Immigration and lessons learned from the Klondike

Liberal orthodoxy holds that culture, religion and ethnicity don’t matter. Sure, most of the major conflicts of our time center on these three things, but the United States is different. The U.S. is free society, built upon the idea that humans of all backgrounds and creeds can come together and build their own destinies.

Yet there are limits to the notion that “diversity is our strength.” Firstly, it is not entirely clear that the U.S. always has been what the American Civil Liberties Union makes it out to be. As the Rockford Institute’s Paul Gottfried points out, “Up until well into the twentieth century, wide popular support and even Supreme Court decisions favored the view that the U.S. was a Western Christian country” (or perhaps Judeo-Christian) in character and culture.

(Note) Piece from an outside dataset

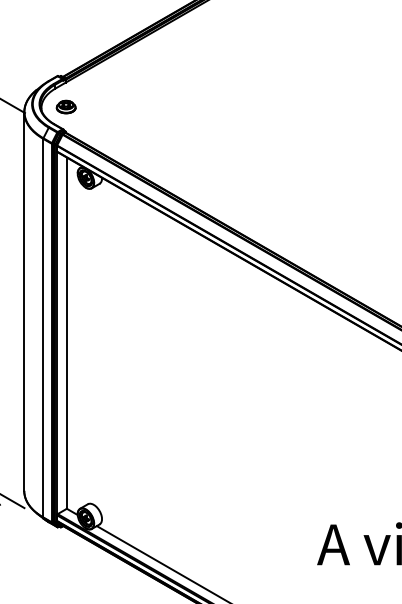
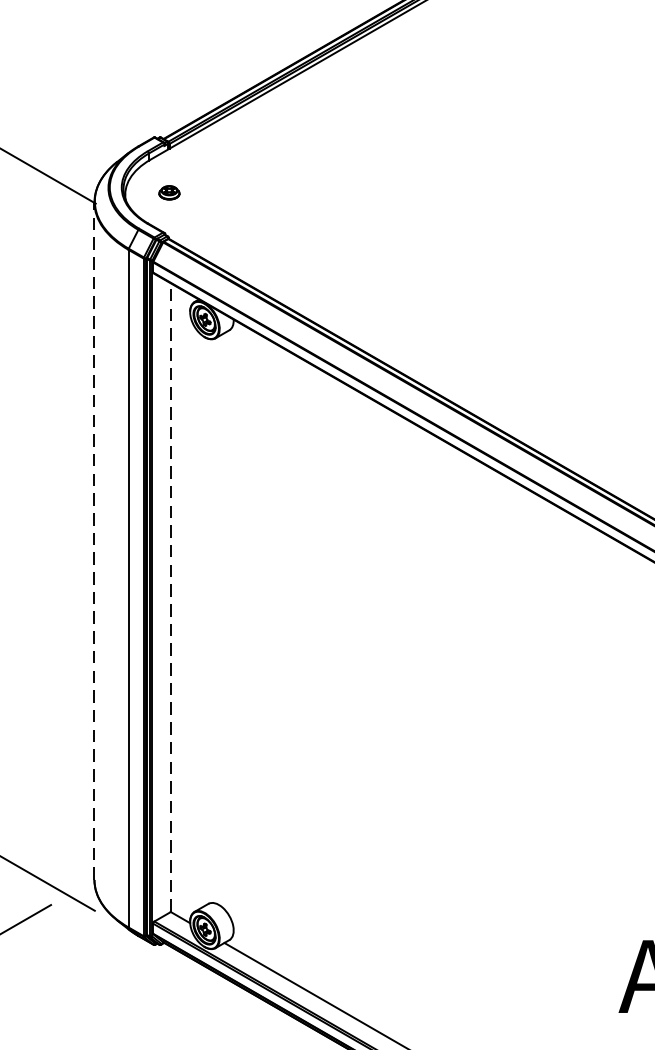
part: (65, 106) -> (168, 191), size x0.6
line: (24, 301) -> (94, 540), solid -> dashed
line: (66, 333) -> (170, 598), solid -> dashed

Secondly, culture and ethnicity can be more divisive than one might expect, even in a free society. As immigrants from Southeast Asia pour in, Asian Americans, once thought among the best integrated of minorities, are slowly beginning to form their own spaces in society. Counter-assimilative forces are even more noticeable when language is a factor. The sheer number of Spanish-speaking Mexicans to (legally or otherwise) to southwestern U.S., plus its close proximity to Mexico, makes that group difficult to assimilate.

The potential this creates for ethnic tension should not be underestimated. One need only look to our bilingual northern neighbor, where francophone Quebec functions largely apart from Anglophone Canada and has on occasion sought full independence. Keep in mind that, apart from language, British and French Canada have much in common: Both are European and Christian and their peoples could, at least at a glance, be mistaken for one another.

At least, they were European and Christian. Canada, like the U.S., has begun to witness a massive surge in levels of third world immigration and, except for language, is not even trying to assimilate its newcomers (if they did try, they would fail due to numbers alone). It should also be pointed out that, after several decades of trenchant secularization, Canada – especially Quebec – boasts a severely depressed birthrate and distressingly high abortion and suicide rates.

Americans should not ignore the message here, as we are also relinquishing enough of our identity to endanger our survival as a coherent nation. For the sake of our posterity, and ourselves, let us decide once and for all who we are and form our policies accordingly.